Version difference data:

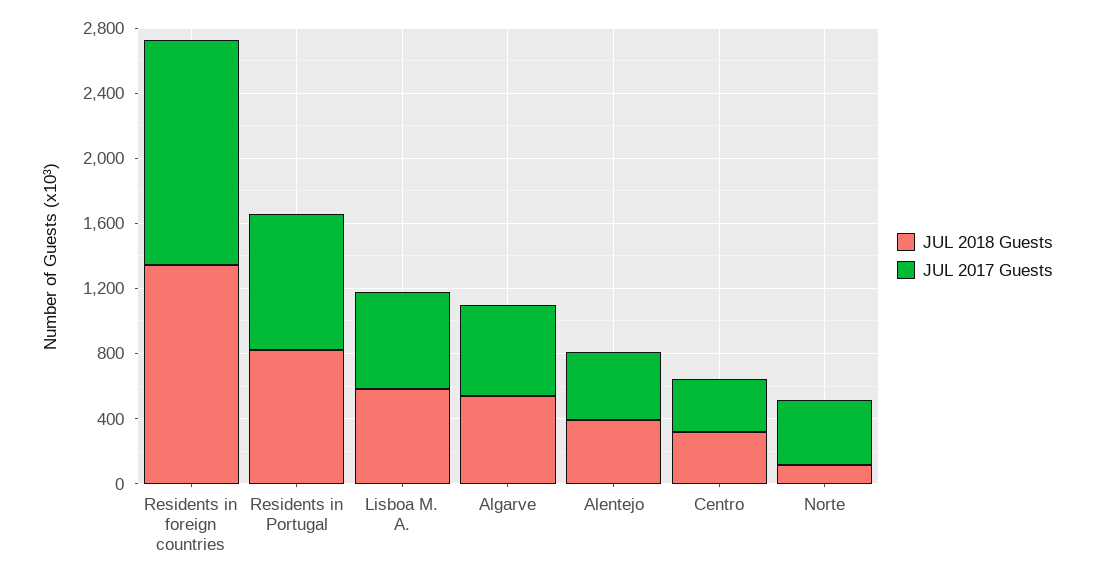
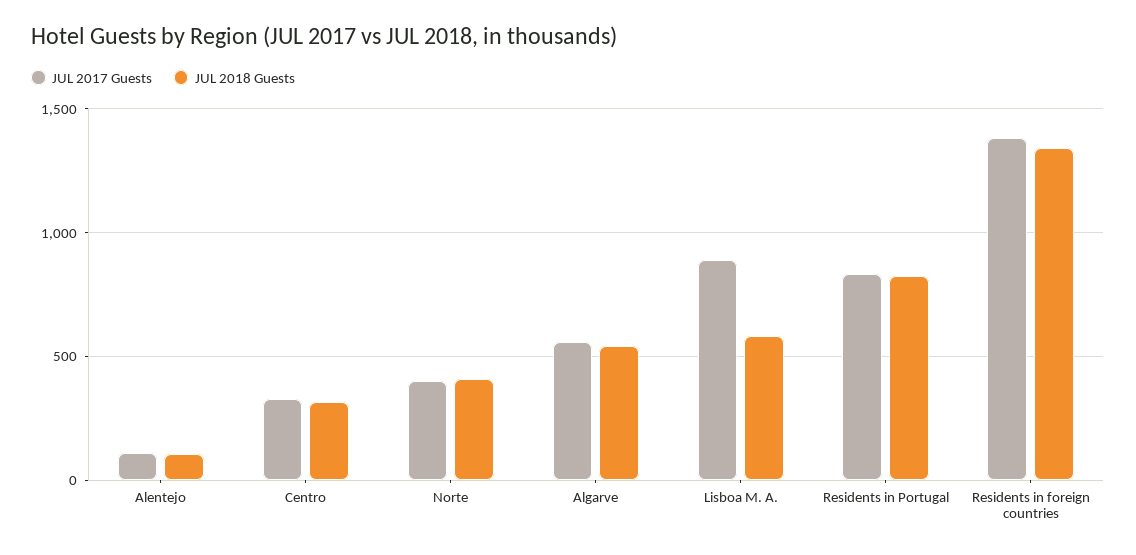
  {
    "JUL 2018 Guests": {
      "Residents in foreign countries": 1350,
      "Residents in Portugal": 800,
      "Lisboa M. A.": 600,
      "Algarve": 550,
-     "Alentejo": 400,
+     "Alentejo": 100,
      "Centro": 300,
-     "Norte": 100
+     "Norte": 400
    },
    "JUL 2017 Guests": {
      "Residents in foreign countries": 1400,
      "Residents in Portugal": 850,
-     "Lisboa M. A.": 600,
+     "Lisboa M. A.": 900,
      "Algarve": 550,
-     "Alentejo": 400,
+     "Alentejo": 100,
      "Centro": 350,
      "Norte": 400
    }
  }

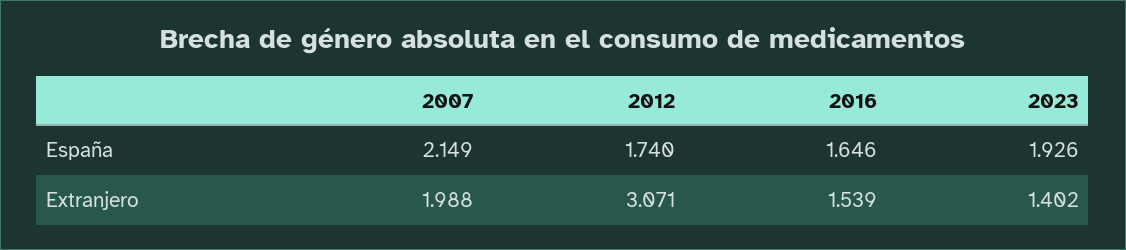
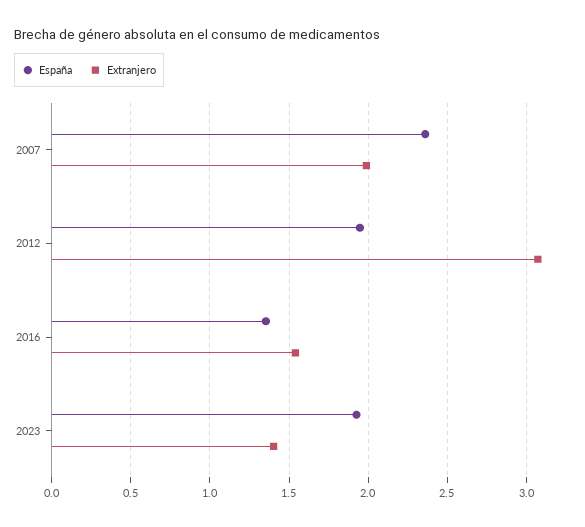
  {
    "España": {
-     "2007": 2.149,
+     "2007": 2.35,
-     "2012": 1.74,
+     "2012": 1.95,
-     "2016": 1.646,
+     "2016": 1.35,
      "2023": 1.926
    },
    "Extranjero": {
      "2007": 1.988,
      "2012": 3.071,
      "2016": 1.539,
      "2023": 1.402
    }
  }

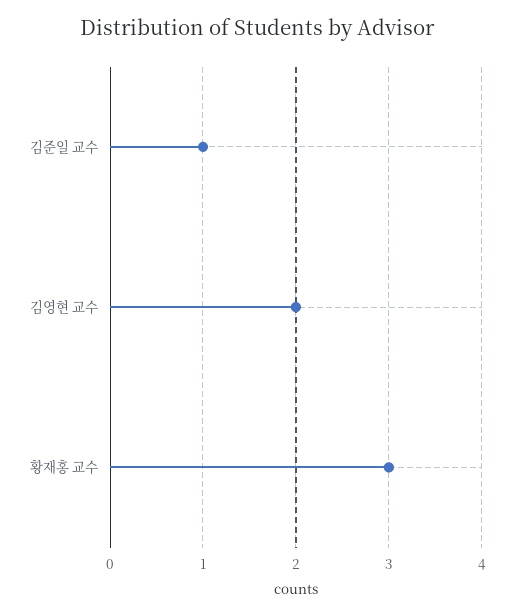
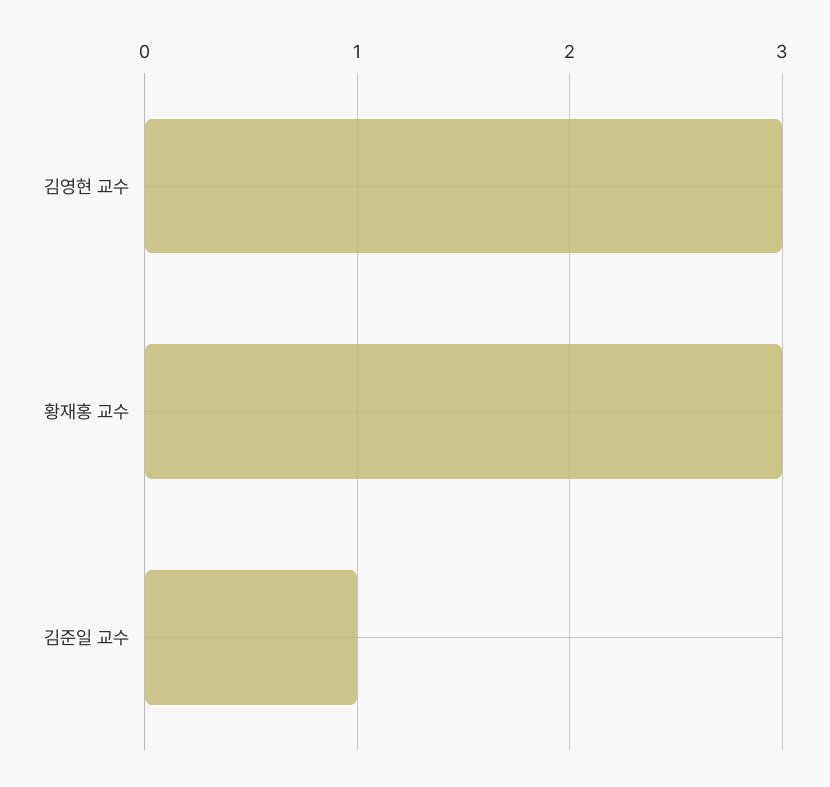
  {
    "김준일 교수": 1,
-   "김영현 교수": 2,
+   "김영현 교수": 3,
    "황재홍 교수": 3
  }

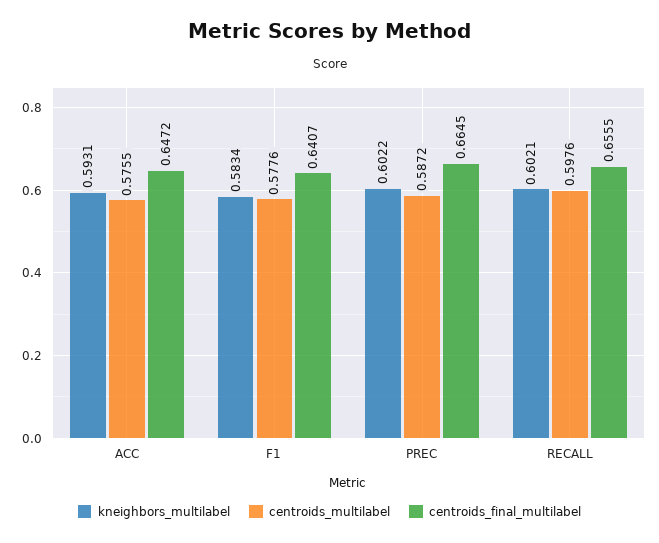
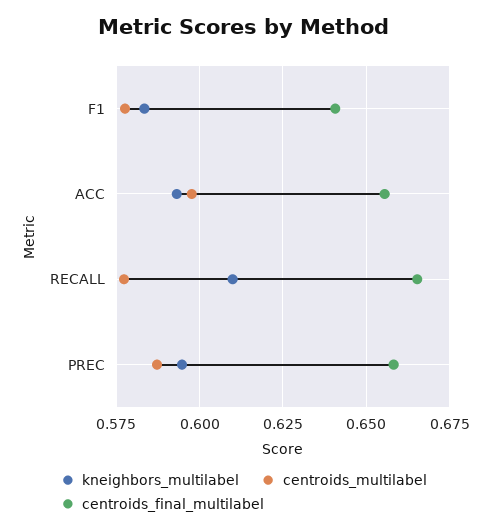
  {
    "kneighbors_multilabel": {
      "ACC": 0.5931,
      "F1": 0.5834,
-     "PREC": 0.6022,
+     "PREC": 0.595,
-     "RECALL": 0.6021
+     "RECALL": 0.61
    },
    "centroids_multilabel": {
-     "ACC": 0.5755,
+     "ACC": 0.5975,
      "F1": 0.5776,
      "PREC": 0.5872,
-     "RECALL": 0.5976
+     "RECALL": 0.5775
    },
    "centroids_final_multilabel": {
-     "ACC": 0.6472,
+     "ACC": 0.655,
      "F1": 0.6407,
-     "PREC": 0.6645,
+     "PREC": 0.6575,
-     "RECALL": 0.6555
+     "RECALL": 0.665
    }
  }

▸ **WHAT THIS TASK INVOLVES**:
Count the lines of these entries that hold the string "foreign", and give only that number.

▸ **RESULT FOR THIS TASK**:
2